Les physiciens de l'Université d'Oxford ont établi une nouvelle référence mondiale pour la précision de contrôler un seul bit quantique, d'atteindre le taux d'erreur le plus bas pour une opération logique quantique – juste 0,000015%, ou une erreur dans 6,7 millions d'opérations. Ce résultat record représente près d'un ordre d'amélioration de la magnitude par rapport à la référence précédente, établie par le même groupe de recherche il y a une décennie.
Pour mettre le résultat en perspective: une personne est plus susceptible d'être frappée par la foudre au cours d'une année donnée (1 sur 1,2 million) que pour l'une des portes logiques quantiques d'Oxford pour faire une erreur.
Les résultats, à publier dans Lettres d'examen physiquesont une avancée majeure pour avoir des ordinateurs quantiques robustes et utiles.
« Pour autant que nous le sachions, il s'agit de l'opération de qubit la plus précise jamais enregistrée dans le monde », a déclaré le professeur David Lucas, co-auteur du journal, du Département de physique de l'Université d'Oxford. « Il s'agit d'une étape importante vers la construction d'ordinateurs quantiques pratiques qui peuvent s'attaquer aux problèmes du monde réel. »
Pour effectuer des calculs utiles sur un ordinateur quantique, des millions d'opérations devront être exécutées sur de nombreux qubits. Cela signifie que si le taux d'erreur est trop élevé, le résultat final du calcul sera dénué de sens. Bien que la correction d'erreurs puisse être utilisée pour corriger les erreurs, cela se fait au prix de nécessiter beaucoup plus de qubits. En réduisant l'erreur, la nouvelle méthode réduit le nombre de qubits requis et par conséquent le coût et la taille de l'ordinateur quantique lui-même.

L'auteur co-dirigé Molly Smith (étudiant diplômé, Département de physique, Université d'Oxford), a déclaré: « En réduisant considérablement les risques d'erreur, ce travail réduit considérablement l'infrastructure requise pour la correction d'erreurs, l'ouverture de la voie à de futurs ordinateurs quantiques pour être plus petits, plus rapides et plus efficaces. Le contrôle précis des Sports.
Ce niveau de précision sans précédent a été atteint en utilisant un ion calcium piégé comme qubit (bit quantique). Ce sont un choix naturel pour stocker des informations quantiques en raison de leur longue durée de vie et de leur robustesse.
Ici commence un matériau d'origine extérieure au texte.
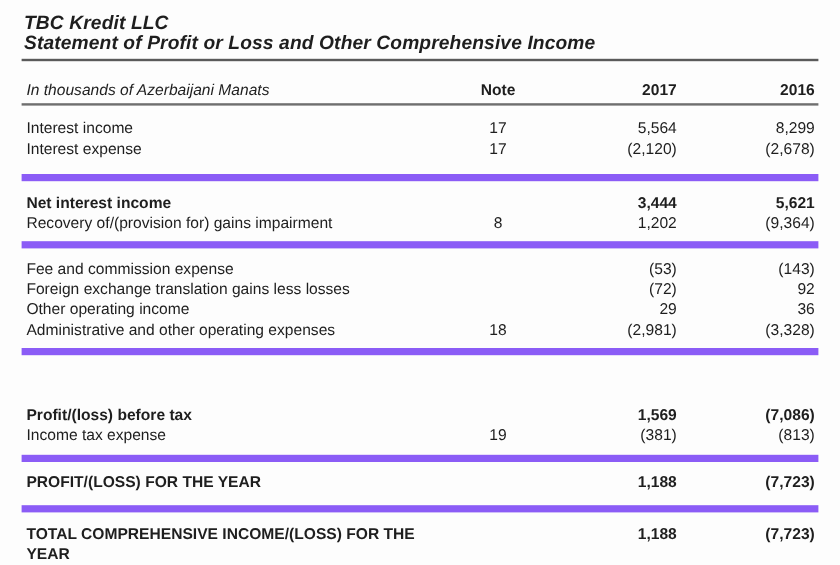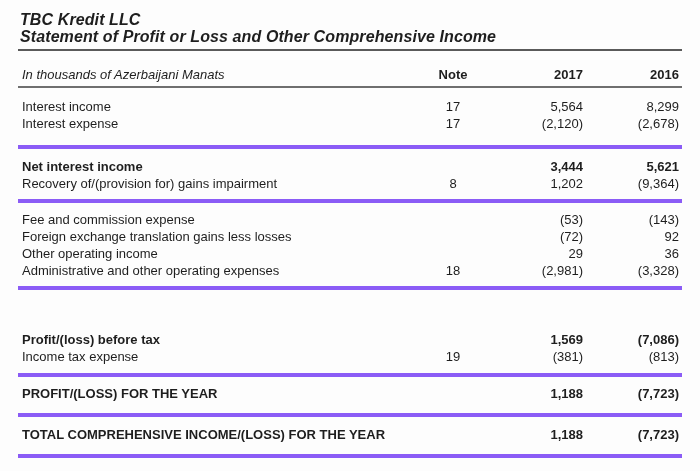--- a/index.html
+++ b/index.html
@@ -39,6 +39,7 @@
     grid-template-columns: 1fr 66px 100px 96px;
     align-items: baseline;
     line-height: 17px;
+    gap: 19px;
   }
   .c.label { padding-left: 4px; }
   .c.note  { text-align: center; }

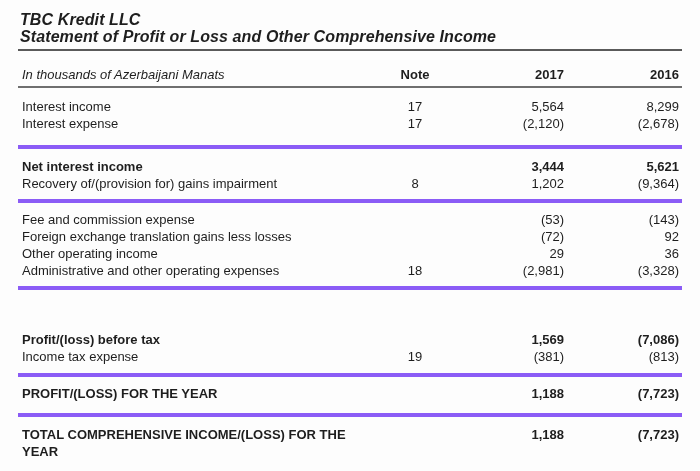--- a/index.html
+++ b/index.html
@@ -58,7 +58,7 @@
   .thead .note, .thead .val { font-weight: bold; }
 
   .group {
-    border-bottom: 4px solid #8b5cf6;
+    border-bottom: 6px solid #8b5cf6;
   }
   .g1 { padding: 10px 0 13px 0; }
   .g2 { padding: 9px 0 7px 0; }

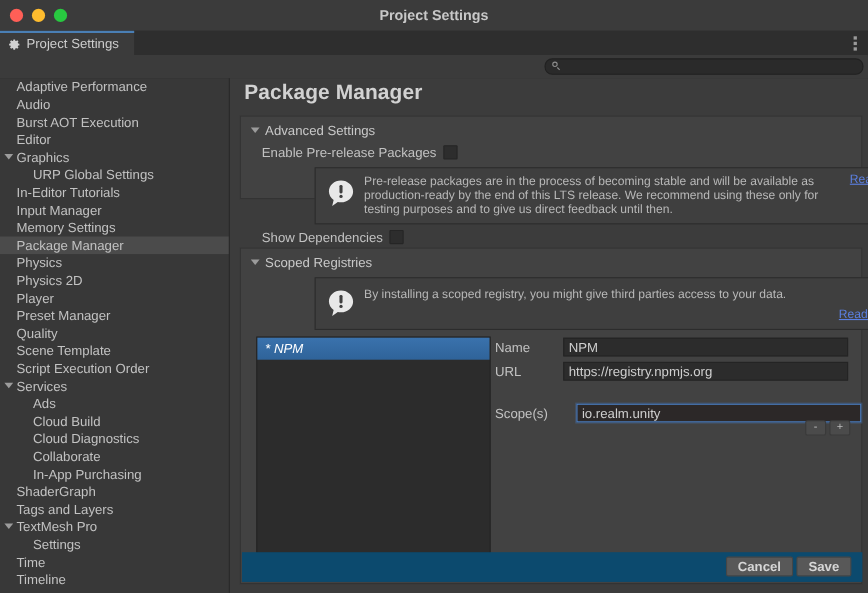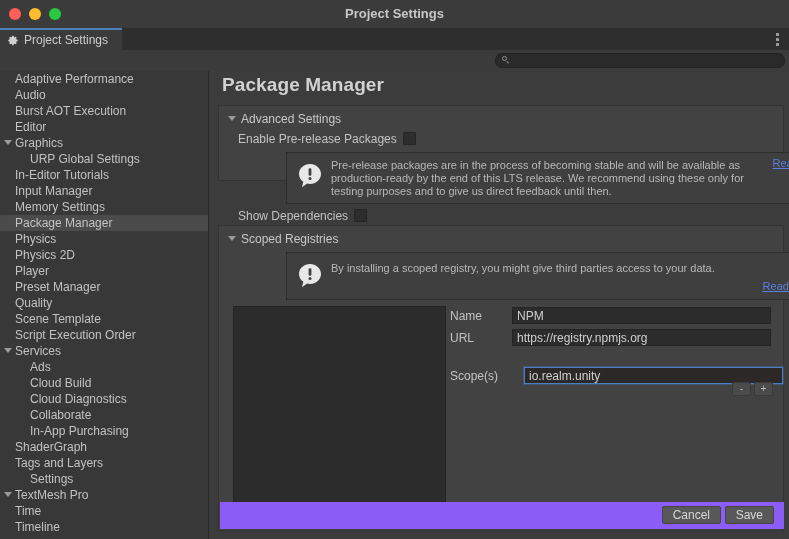--- a/index.html
+++ b/index.html
@@ -510,6 +510,9 @@
     </div>
 
     <div class="reg-list">
+      <div id="reg-root">
+          <div class="reg-item selected">* NPM</div>
+        </div>
       <div class="mini-btns mb-list">
         <span class="mini-btn">-</span>
         <span class="mini-btn">+</span>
Contrairement à l'approche conventionnelle, qui utilise des lasers, l'équipe d'Oxford a contrôlé l'état quantique des ions calcium en utilisant des signaux électroniques (micro-ondes).
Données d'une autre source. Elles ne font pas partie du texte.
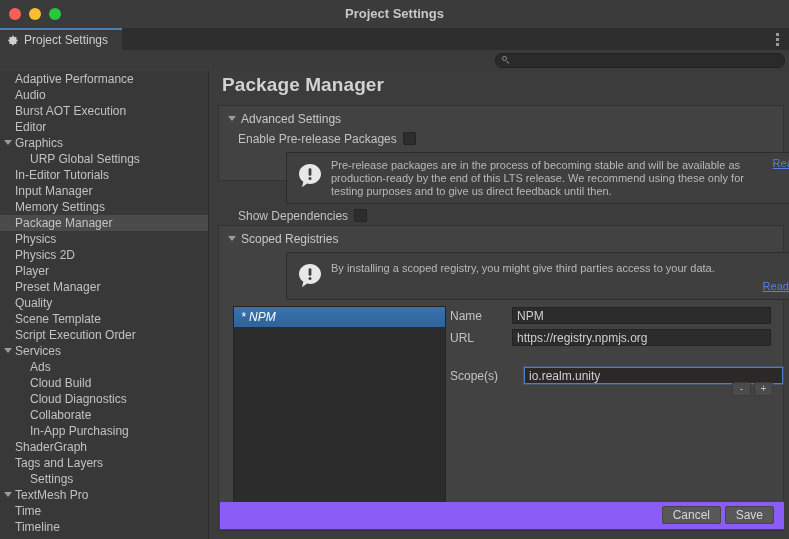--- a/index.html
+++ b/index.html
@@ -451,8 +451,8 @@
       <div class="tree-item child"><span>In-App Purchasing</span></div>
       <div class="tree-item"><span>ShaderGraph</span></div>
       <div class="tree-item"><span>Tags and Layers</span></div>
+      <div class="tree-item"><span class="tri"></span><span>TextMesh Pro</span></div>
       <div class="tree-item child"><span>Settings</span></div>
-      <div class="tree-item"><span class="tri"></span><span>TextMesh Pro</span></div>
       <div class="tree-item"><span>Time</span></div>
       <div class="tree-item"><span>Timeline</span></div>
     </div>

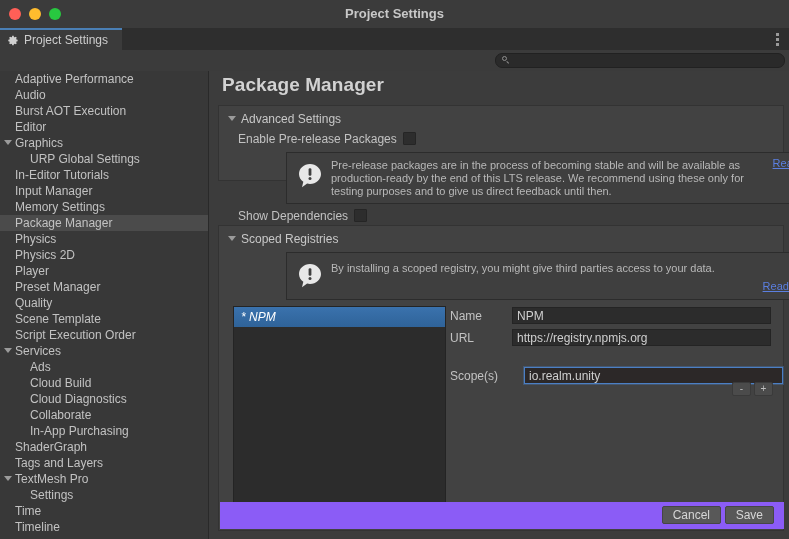--- a/index.html
+++ b/index.html
@@ -368,7 +368,8 @@
     position: absolute;
     left: 1px; bottom: 1px;
     width: 564px; height: 27px;
-    background: #8b5cf6;
+    background: #0c4a6e;
+    font-weight: bold;
   }
   .btn {
     position: absolute;

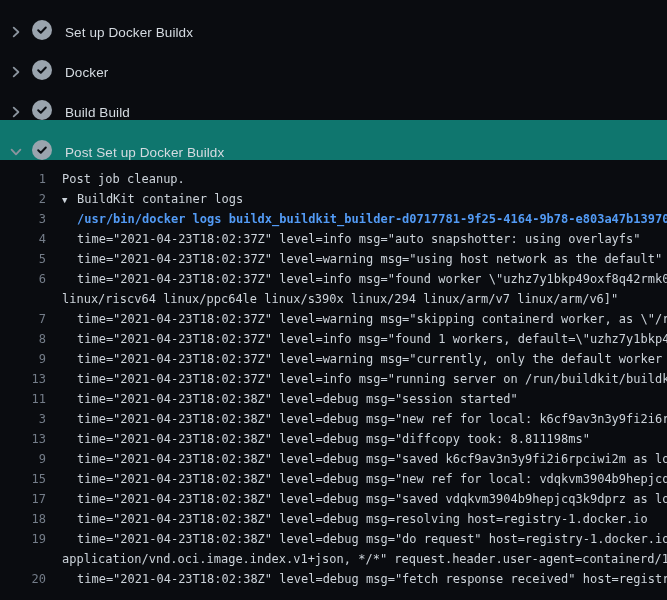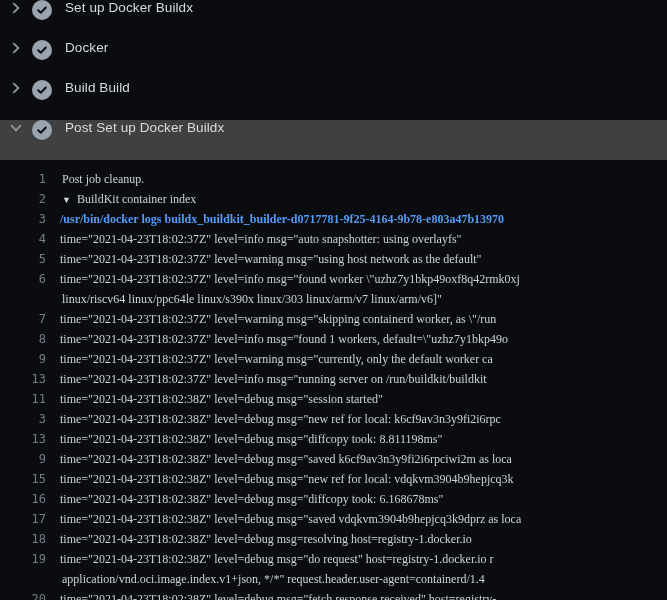--- a/index.html
+++ b/index.html
@@ -14,7 +14,7 @@
   
   .steps{}
   .step-row{
-    height:40px;display:flex;align-items:flex-start;
+    height:40px;display:flex;align-items:flex-end;
     padding:0 8px;cursor:pointer;box-sizing:border-box;
   }
   .step-row.expanded{background:#404040;}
Cette méthode offre une plus grande stabilité que le contrôle du laser et présente également d'autres avantages pour construire un ordinateur quantique pratique. Par exemple, le contrôle électronique est beaucoup moins cher et plus robuste que les lasers, et plus facile à intégrer dans les puces de piégeage d'ions. De plus, l'expérience a été menée à température ambiante et sans blindage magnétique, simplifiant ainsi les exigences techniques pour un ordinateur quantique de travail.
Le meilleur taux d'erreur de qubit précédent, également atteint par l'équipe d'Oxford, en 2014, était de 1 sur 1 million. L'expertise du groupe a conduit au lancement de la société Spinout Oxford Ionics en 2019, qui est devenu un leader établi des plateformes de qubit à ion piégé haute performance.
Bien que ce résultat record marque une étape importante, l'équipe de recherche avertit qu'elle fait partie d'un défi plus large. L'informatique quantique nécessite des portes à un seul et à deux qubit pour fonctionner ensemble. Actuellement, les portes à deux qubits ont encore des taux d'erreur nettement plus élevés – plus que 1 en 2000 dans les meilleures démonstrations à ce jour – de sorte que celles-ci seront cruciales pour construire des machines quantiques entièrement tolérantes aux pannes.
Les expériences ont été menées au Département de physique de l'Université d'Oxford par Molly Smith, Aaron Leu, le Dr Mario Gely et le professeur David Lucas, ainsi qu'un chercheur invité, le Dr Koichiro Miyanishi, du Centre d'information quantique de l'Université d'Osaka.
Les scientifiques d'Oxford font partie du centre britannique de calcul et de simulation quantique (QCS), qui faisait partie du programme national des technologies quantiques britanniques en cours.